Architecture · advanced
Mamba (state-space model, SSM)
Mamba is a state-space model architecture that replaces transformer attention with selective state updates. It scales linearly with sequence length and matches transformer quality on many tasks.
Explanation
Standard attention is O(n²) in sequence length. Mamba processes a sequence as a recurrence with a learned, input-dependent state, achieving O(n) compute and constant memory per token at inference — appealing for very long contexts and edge deployment.
Mamba and its descendants (Mamba-2, Jamba — a hybrid Mamba+attention model) are the most prominent post-transformer architectures with real production traction. Most frontier labs still ship transformers, but hybrid designs are increasingly common.
The bet: as context windows stretch to millions of tokens, sub-quadratic attention becomes essential.
Examples
- Mamba-2 reaching transformer-equivalent quality at the 1B-2B scale.
- Jamba (AI21) combining Mamba blocks with sparse attention.
Frequently asked
What is Mamba?
Mamba is a state-space model architecture that replaces transformer attention with selective state updates. It scales linearly with sequence length and matches transformer quality on many tasks.
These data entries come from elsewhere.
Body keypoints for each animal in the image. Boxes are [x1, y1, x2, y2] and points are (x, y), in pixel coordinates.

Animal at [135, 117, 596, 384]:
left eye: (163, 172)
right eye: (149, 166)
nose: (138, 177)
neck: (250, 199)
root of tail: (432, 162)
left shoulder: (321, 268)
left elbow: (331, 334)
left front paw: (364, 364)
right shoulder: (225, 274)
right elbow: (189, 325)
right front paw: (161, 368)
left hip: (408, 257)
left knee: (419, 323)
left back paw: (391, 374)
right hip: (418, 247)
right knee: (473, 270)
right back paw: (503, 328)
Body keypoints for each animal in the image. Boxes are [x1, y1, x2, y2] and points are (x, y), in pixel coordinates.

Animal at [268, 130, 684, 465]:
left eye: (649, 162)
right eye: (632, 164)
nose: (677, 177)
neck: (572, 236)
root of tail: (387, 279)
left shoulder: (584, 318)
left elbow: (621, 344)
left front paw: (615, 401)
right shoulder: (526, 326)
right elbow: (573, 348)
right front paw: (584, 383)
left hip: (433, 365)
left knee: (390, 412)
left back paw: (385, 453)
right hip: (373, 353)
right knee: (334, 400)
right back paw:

What is an example of mamba?
Mamba-2 reaching transformer-equivalent quality at the 1B-2B scale.
How is Mamba related to Transformer?
Mamba and Transformer are both architecture concepts. The transformer is the neural network architecture behind virtually every modern large language model. It uses self-attention to model relationships between all positions in a sequence in parallel.
Is Mamba considered advanced?
Mamba is generally considered advanced-level material in the AI and LLM space.